Antisuit Injunctions by Arbitral Tribunal and Recognition: Opinion of AG Wathelet


The Opinion of AG Wathelet on C-536/13, Gazprom, referred by the Lietuvos Aukšciausiasis Teismas, was delivered yesterday  and reads as follows:

(1)      Council Regulation (EC) No 44/2001 of 22 December 2000 on jurisdiction and the recognition and enforcement of judgments in civil and commercial matters must be interpreted as not requiring the court of a Member State to refuse to recognise and enforce an anti-suit injunction issued by an arbitral tribunal.

(2)      The fact that an arbitral award contains an anti-suit injunction, such as that at issue in the main proceedings, is not a sufficient ground for refusing to recognise and enforce it on the basis of Article V(2)(b) of the Convention on the Recognition and Enforcement of Foreign Arbitral Awards, signed in New York on 10 June 1958.

The whole document is accesible here.

(A personal bet: the ECJ will not take up the second point of the Opinion).

2 replies
  1. Andrew Dickinson says:

    If the Court reflects sufficiently, it should leave both elements of the opinion on the cutting room floor. For one, para 91 should set constitutional alarm bells ringing across the EU. The A-G also shows naivity in thinking that anti-suit injunctions leave the (indirectly) targeted court free to reach a conclusion on the validity etc of the arbitration agreement and (thereafter) on Brussels I jurisdiction. In this case, perhaps. In many other cases, the matter will be withdrawn from its arena by the (directly) targeted party. The principle of effectiveness is barely touched on. Finally (for now) how does Van Uden stand with the asserted broad character of the arbitration exception?

  2. Thomas Raphael says:

    It’s a most surprising opinion.

    I don’t think even the most enterprising member of the UK negotiating team for the Recast thought that Recital 12 would give a secure basis for reinstating the court anti-suit injunction in support of arbitration clauses. It is to say the least strongly arguable that even though if Recital 12 removes the other court’s decision on whether the arbitration clause is binding from the scope of the regulation, the court anti-suit injunction is still contrary to the principle of mutual trust because it interferes with the other court’s ultimate exercise of its regulation jurisdiction. That’s perhaps how West Tankers could have been decided without unnecessary side effects.

    It would be possible to preserve the anti-suit injunction granted by arbitrators on the much less radical basis that arbitrators are not subject to the principle of mutual trust.

    What’s more, why is all this necessary?

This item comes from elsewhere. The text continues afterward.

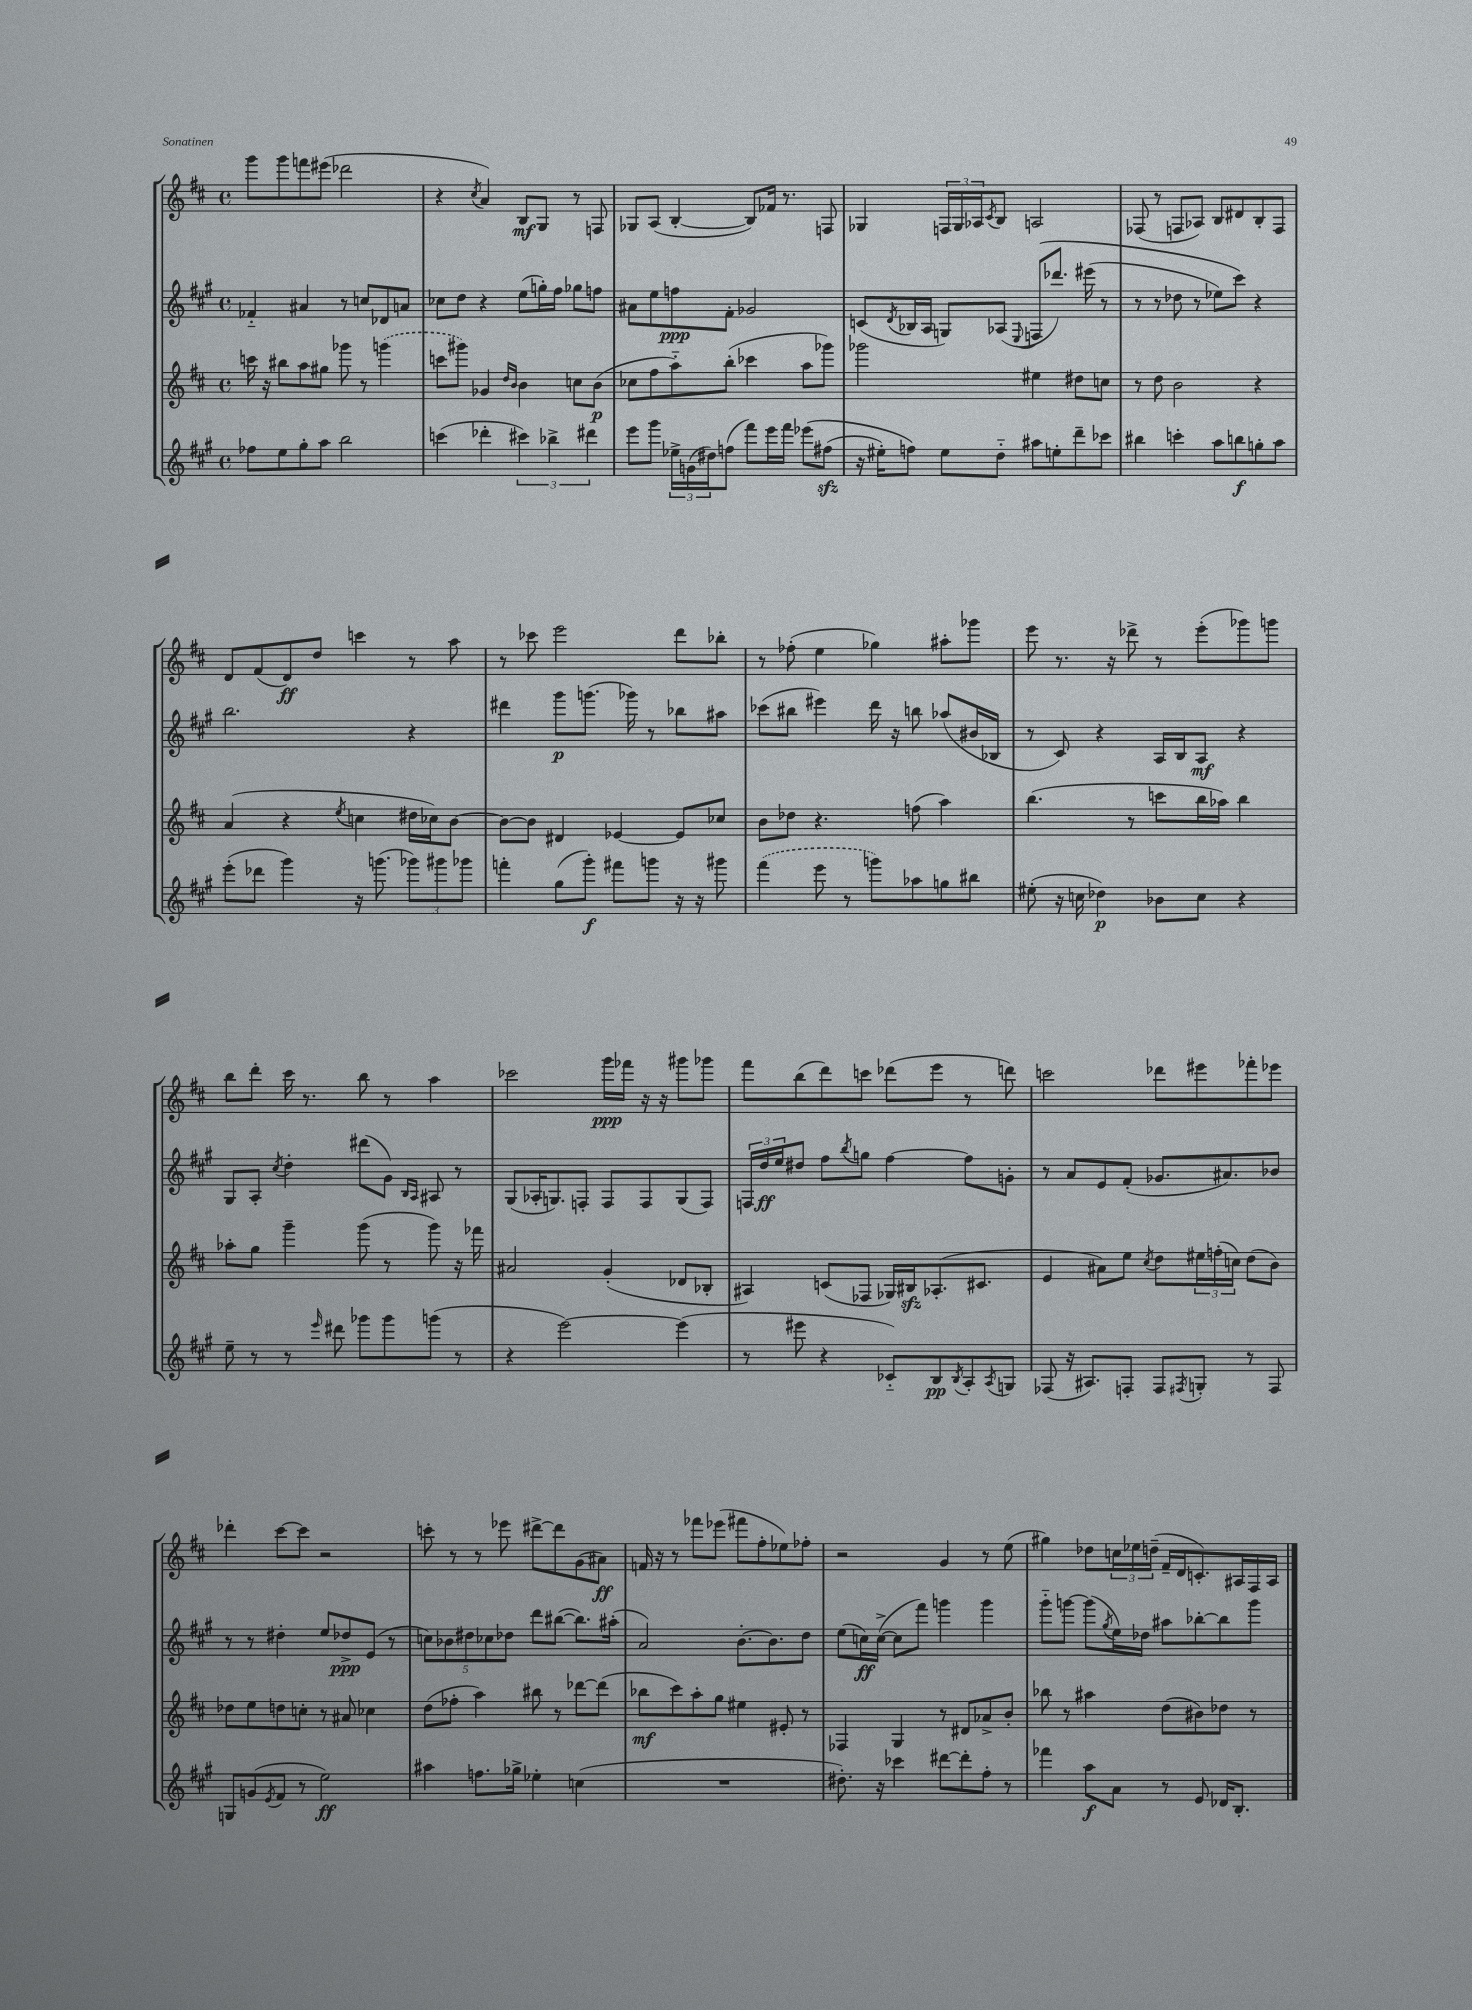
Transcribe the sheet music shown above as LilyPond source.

    It is difficult to see on what basis the AG thought the ECJ has locus to decide the interpretation of the New York Convention at all.

    As to the idea that the Brussels Regulation could prevent the enforcement of the award, surely the simple and direct answer is that the question of whether or not to enforce an arbitration award of any kind, including an “anti-suit award”, is a pure matter of national arbitration law applying the New York convention, and so the Brussels I regulation is simply irrelevant. The Brussels I Regulation doesn’t require national courts to enforce any arbitration awards and nor can it require them not to enforce arbitration awards – because the New York Convention takes precedence. The principle of effectiveness is not engaged because an anti-suit award doesn’t undermine a court’s Brussels I jurisdiction any more than the national court’s own direct enforcement of the arbitration clause would be.

    So if the ECJ wants to refer to any provision of the Recast, it would seem to be sufficient to refer to Article 73.

    The pragmatic thrust of the opinion is very sensible in many respects (see the view that damages by arbitrators to enforce the arbitration clause are permissible at fn 87) but one has to have serious doubts that the ECJ will follow the reasoning. And it is rather charming that the pendulum has swung back so far in favour of sympathy for the anti-suit injunction.

    But the danger may be that, given the suspect guidance from the AG, that the ECJ may head off in the other direction.